OPINIóN
Actualizado 11/02/2020
Francisco Delgado

Deberíamos proponer que se nombre a este San Valentín, tan desconocido santo, el patrón de los amantes valientes. Van quedando ya muy pocos amantes de esos con los que todos hemos fantaseado de niños y en nuestra juventud: amantes que se juran amor y fidelidad hasta la muerte?y que cumplen el juramento. Como algunos de nuestros padres o abuelos, que resistieron, sí, a pesar de que fuimos testigos de que los últimos años se los pasaron discutiendo. Pero llegaron al final de la bella promesa, juntos hasta la muerte.

Ahora, los jóvenes amantes celebran cada año la fiesta de San Valentín conscientes de que hay muchas posibilidades de que sea el último año de convivencia. Miran a su alrededor, a sus amigos, a sus hermanos, a sus compañeros de trabajo, cómo todos "van cayendo" en la ardua batalla de la convivencia entre los sexos. Y si la estadística de su pequeño mundo no les resulta fiable, observan las estadísticas generales de separaciones: cada año aumenta el porcentaje de ellas en todos los países de nuestro entorno.

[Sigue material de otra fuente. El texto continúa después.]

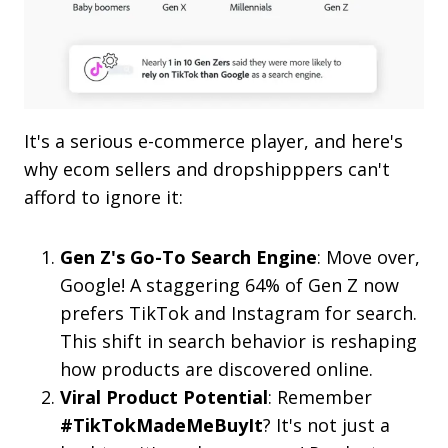
It's a serious e-commerce player, and here's
why ecom sellers and dropshipppers can't
afford to ignore it:
Gen Z's Go-To Search Engine
: Move over,
Google! A staggering 64% of Gen Z now
prefers TikTok and Instagram for search.
This shift in search behavior is reshaping
how products are discovered online.
Viral Product Potential
: Remember
#TikTokMadeMeBuyIt
? It's not just a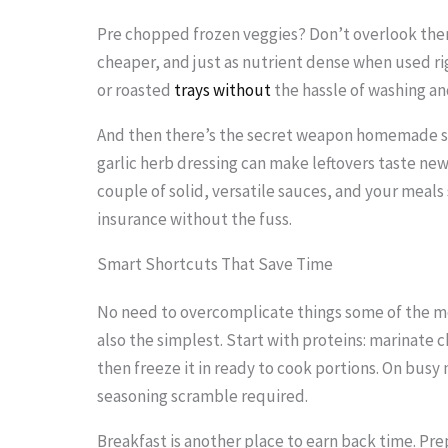
Pre chopped frozen veggies? Don’t overlook them
cheaper, and just as nutrient dense when used righ
or roasted
trays without
the hassle of washing a
And then there’s the secret weapon homemade sa
garlic herb dressing can make leftovers taste ne
couple of solid, versatile sauces, and your meals s
insurance without the fuss.
Smart Shortcuts That Save Time
No need to overcomplicate things some of the m
also the simplest. Start with proteins: marinate 
then freeze it in ready to cook portions. On busy 
seasoning scramble required.
Breakfast is another place to earn back time. Pre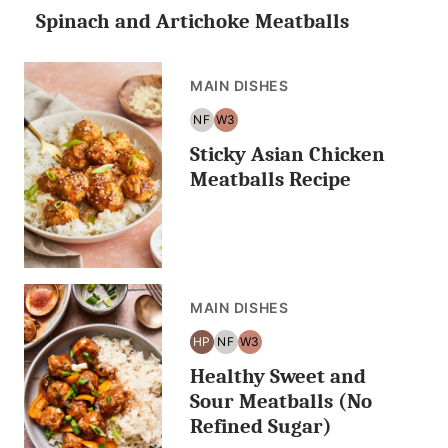
Spinach and Artichoke Meatballs
CARB/KETO
FREE
MAIN DISHES
NF
W3
NUT
WHOLE30
Sticky Asian Chicken
FREE
Meatballs Recipe
MAIN DISHES
HP
NF
W3
HIGH
NUT
WHOLE30
Healthy Sweet and
PROTEIN
FREE
Sour Meatballs (No
Refined Sugar)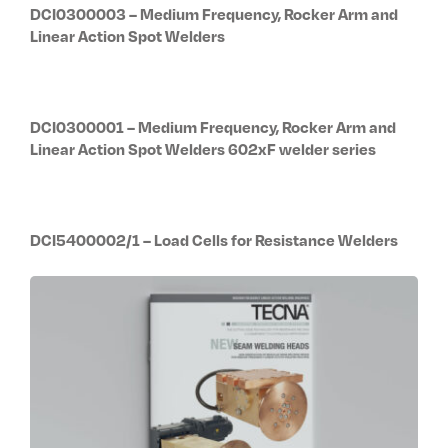
DCI0300003 – Medium Frequency, Rocker Arm and
Linear Action Spot Welders
DCI0300001 – Medium Frequency, Rocker Arm and
Linear Action Spot Welders 602xF welder series
DCI5400002/1 – Load Cells for Resistance Welders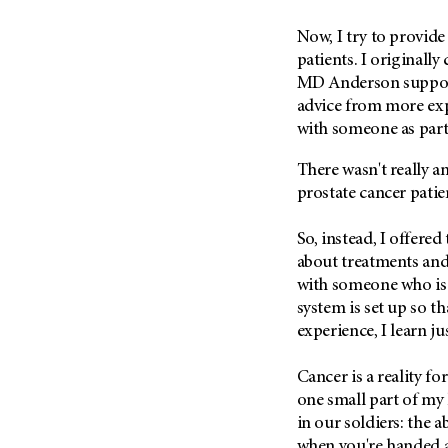
(6)
Now, I try to provide
Salivary Gland Cancer (16)
patients. I originall
Sarcoma (246)
MD Anderson
suppor
Skin Cancer (304)
advice from more exp
with someone as part
Skull Base Tumors (62)
Spinal Tumor (14)
There wasn't really 
Stomach Cancer (66)
prostate cancer patie
Testicular Cancer (30)
So, instead, I offere
Throat Cancer (86)
about treatments and l
Thymoma (8)
with someone who is
system is set up so th
Thyroid Cancer (96)
experience, I learn j
Tonsil Cancer (32)
Vaginal Cancer (20)
Cancer is a reality fo
Vulvar Cancer (28)
one small part of my l
in our soldiers: the a
when you're handed a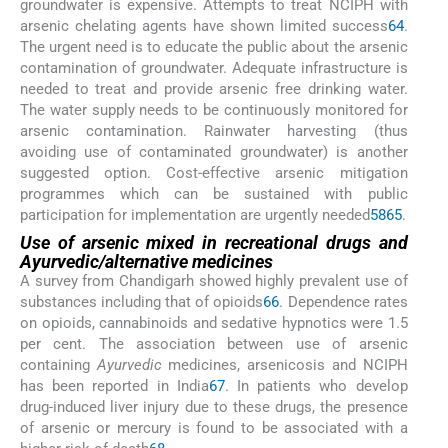
groundwater is expensive. Attempts to treat NCIPH with
arsenic chelating agents have shown limited success
64
.
The urgent need is to educate the public about the arsenic
contamination of groundwater. Adequate infrastructure is
needed to treat and provide arsenic free drinking water.
The water supply needs to be continuously monitored for
arsenic contamination. Rainwater harvesting (thus
avoiding use of contaminated groundwater) is another
suggested option. Cost-effective arsenic mitigation
programmes which can be sustained with public
participation for implementation are urgently needed
58
65
.
Use of arsenic mixed in recreational drugs and
Ayurvedic/alternative medicines
A survey from Chandigarh showed highly prevalent use of
substances including that of opioids
66
. Dependence rates
on opioids, cannabinoids and sedative hypnotics were 1.5
per cent. The association between use of arsenic
containing
Ayurvedic
medicines, arsenicosis and NCIPH
has been reported in India
67
. In patients who develop
drug-induced liver injury due to these drugs, the presence
of arsenic or mercury is found to be associated with a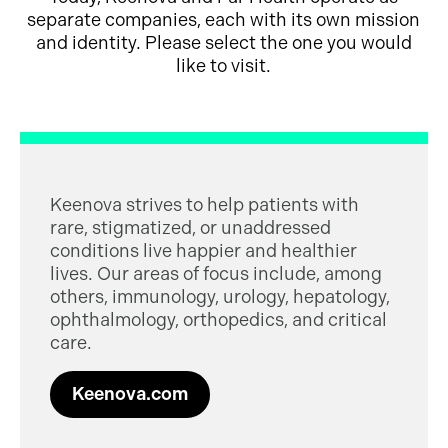
separate companies, each with its own mission
and identity. Please select the one you would
like to visit.
Keenova strives to help patients with
rare, stigmatized, or unaddressed
conditions live happier and healthier
lives. Our areas of focus include, among
others, immunology, urology, hepatology,
ophthalmology, orthopedics, and critical
care.
Keenova.com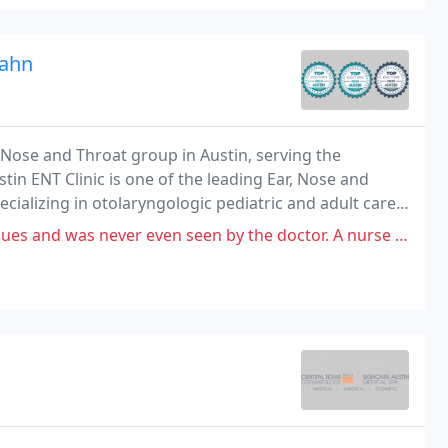
Kahn
r, Nose and Throat group in Austin, serving the
tin ENT Clinic is one of the leading Ear, Nose and
ecializing in otolaryngologic pediatric and adult care
patients in the Greater Austin area
 even seen by the doctor. A nurse barely checked on me & prescribed meds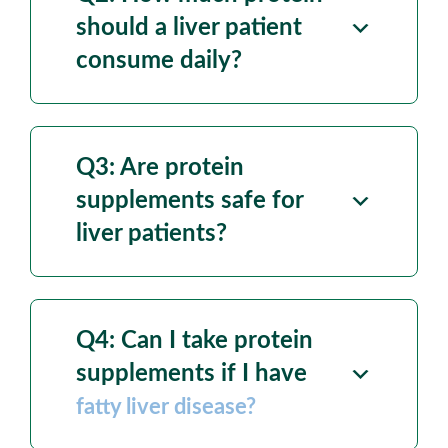
should a liver patient
consume daily?
Q3: Are protein
supplements
safe for
liver patients?
Q4: Can I take protein
supplements if I have
fatty liver disease?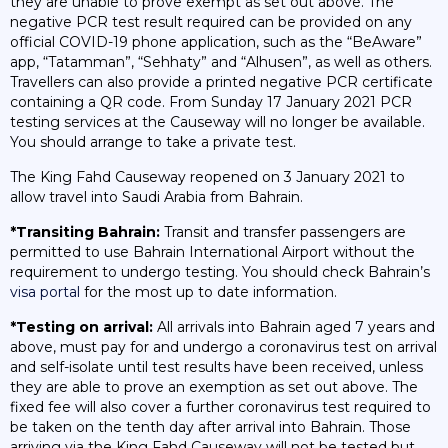
they are unable to prove exempt as set out above. The
negative PCR test result required can be provided on any
official COVID-19 phone application, such as the “BeAware”
app, “Tatamman”, “Sehhaty” and “Alhusen”, as well as others.
Travellers can also provide a printed negative PCR certificate
containing a QR code. From Sunday 17 January 2021 PCR
testing services at the Causeway will no longer be available.
You should arrange to take a private test.
The King Fahd Causeway reopened on 3 January 2021 to
allow travel into Saudi Arabia from Bahrain.
*Transiting Bahrain:
Transit and transfer passengers are
permitted to use Bahrain International Airport without the
requirement to undergo testing. You should check Bahrain’s
visa portal
for the most up to date information.
*Testing on arrival:
All arrivals into Bahrain aged 7 years and
above, must pay for and undergo a coronavirus test on arrival
and self-isolate until test results have been received, unless
they are able to prove an exemption as set out above. The
fixed fee will also cover a further coronavirus test required to
be taken on the tenth day after arrival into Bahrain. Those
arriving via the King Fahd Causeway will not be tested but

Pero el síntoma que más nos inquieta a todos es que ya está fallando el objetivo biológico: que ya hay menos nacimientos que muertes; que nuestras jóvenes parejas tienen un hijo/a ( ¡"y pico"!) de media, con lo cual tenemos la certeza de que si algo decisivo no cambia en el terreno del amor o de la reproducción, nuestra especie está abocada a desaparecer.

A pesar de todas las medidas de prudencia y precaución que toman los jóvenes amantes actuales siguen dominados por el miedo al futuro: en principio no se casan, no se someten a la ceremonia de testificar públicamente su amor y fidelidad; al menos hasta pasados unos años. Temen que lo que han oído tan frecuentemente, que el matrimonio es el enemigo número uno del amor, sea verdad. También son prudentes planificando el hijo que desean tener: lo tienen cuando ya no hay ningún grave problema de supervivencia, de falta de trabajo estable, de falta de un piso, de estudios pendientes. Miman al hijo/a único, como frágil joya a la que no puede faltarle nada; le inundan de juguetes, de cariño, de amiguitos, de excursiones, de fiestas de cumpleaños.

Y a pesar de tantas prevenciones, en la mayor parte de las parejas el asunto de la estabilidad no funciona. Los capitalistas se frotan las manos: cuantos más hogares monoparentales?¡más se vende!

Es difícil amar en tiempos de lucha; una lucha necesaria que las mujeres han pospuesto hasta hace un siglo aproximadamente y que la resistencia de los varones convierte en una larga batalla: más que la guerra de los cien años.

Y como felizmente ya no se puede retroceder a los tiempos pasados de patriarcados y mujeres sumisas, el único camino del amor es seguir avanzando, seguir explorando territorios desconocidos de más amor, más comprensión, más democracia, más soledad, menos idealismos, menos dependencias.

Las películas ya no terminan con el beso final de la pareja que nos reconfortaba antes de salir a la calle y abandonar el oscuro cine de nuestros deseos.

Pero todavía se pueden ver algunos jóvenes y maduros amantes que resisten en estos tiempos de cólera y desesperanza, y siguen, valientes, la espontaneidad de la vida y del amor: tienen hijos, se casan, hablan de sus dificultades y saben que cada historia amorosa es irrepetible.